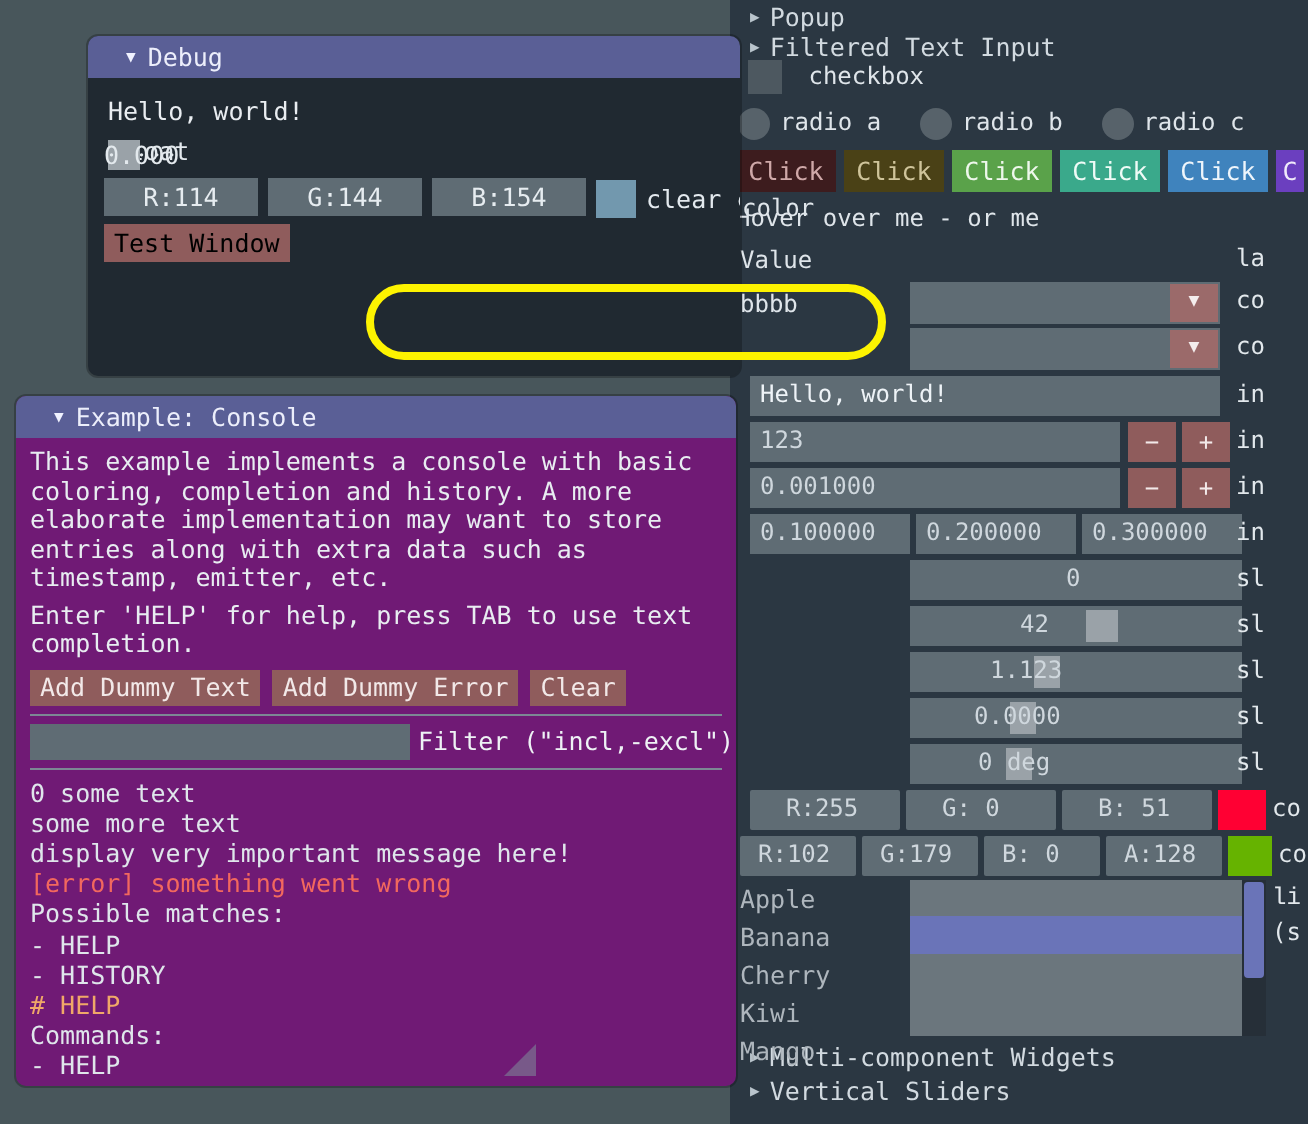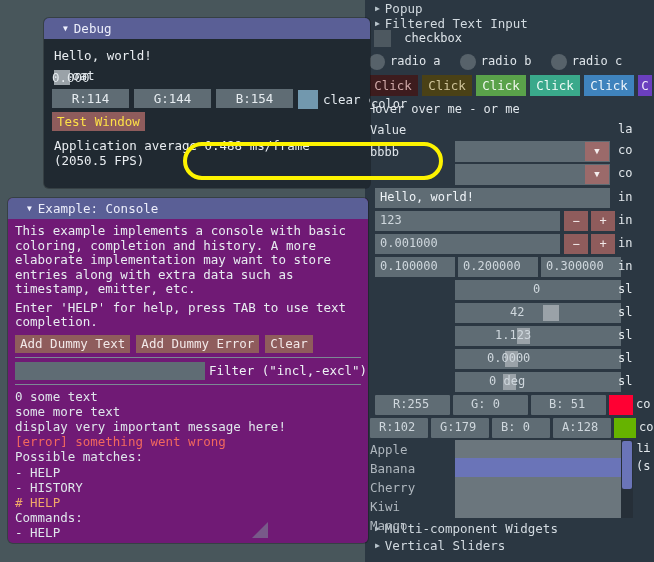--- a/index.html
+++ b/index.html
@@ -55,21 +55,21 @@
 
   
   #debugwin { left:44px; top:18px; width:326px; height:170px; background:#202931; }
   .dbg-text { font-size:12.5px; padding:3px 0 2px 2px; }
   .dslider { position:relative; width:255px; height:19px; background:#5f6c74; margin-top:2px;}
   .dslider .grab { position:absolute; left:2px; top:2px; width:16px; height:15px; background:#9aa2a8;}
   .dslider .val { position:absolute; inset:0; line-height:19px; text-align:center; color:#e3e9ed; font-size:12.5px;}
   .dbtn { display:inline-block; width:77px; height:19px; line-height:19px; text-align:center;
           background:#5f6c74; color:#e6ecf0; font-size:12.5px; }
   .swatch { display:inline-block; width:20px; height:19px; background:#7298ae; vertical-align:middle;}
-  .redbtn { display:inline-block; background:#8f5c5c; color:#fde047; height:19px; line-height:19px;
+  .redbtn { display:inline-block; background:#8f5c5c; color:#000000; height:19px; line-height:19px;
             padding:0 5px; font-size:12.5px; margin-top:3px;}
   .inline-lbl { color:#e3e9ee; font-size:12.5px; vertical-align:middle; margin-left:5px;}
 
   
   #consolewin { left:8px; top:198px; width:360px; height:345px; background:#701a75; }
   .con-p { font-size:12.5px; line-height:14.5px; color:#e8edf1; }
   .con-btn { display:inline-block; background:#8f5c5c; color:#f2e8e8; height:18px; line-height:18px;
              padding:0 5px; font-size:12.5px; }
   .sep { height:1px; background:#7c8894; margin:4px 0; }
   .filter-in { display:inline-block; width:190px; height:18px; background:#5f6c74; vertical-align:middle;}
@@ -241,21 +241,20 @@
         </span><span class="inline-lbl">float</span>
       </div>
 
       <div style="white-space:nowrap; margin-top:6px;">
         <span class="dbtn">R:114</span><span class="dbtn" style="margin-left:5px;">G:144</span><span class="dbtn" style="margin-left:5px;">B:154</span><span class="swatch" style="margin-left:5px;"></span><span class="inline-lbl">clear color</span>
       </div>
 
       <div>
         <span class="redbtn">Test Window</span>
       </div>
-      <div class="dbg-text" style="margin-top:4px;">Application average 0.488 ms/frame (2050.5 FPS)</div>
     </div>
   </div>
 
   <div class="win" id="consolewin">
     <div class="titlebar">
       <span class="carat">▼</span><span>Example: Console</span>
     </div>
     <div class="body" style="padding:5px 7px;">
       <div class="con-p">This example implements a console with basic coloring, completion and history. A more elaborate implementation may want to store entries along with extra data such as timestamp, emitter, etc.</div>
       <div class="con-p" style="margin-top:4px;">Enter 'HELP' for help, press TAB to use text completion.</div>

#####

• [Exercise instructions] All that is wanted is the number of lines in the records that include the string "dslider".

• [Answer to this problem] 3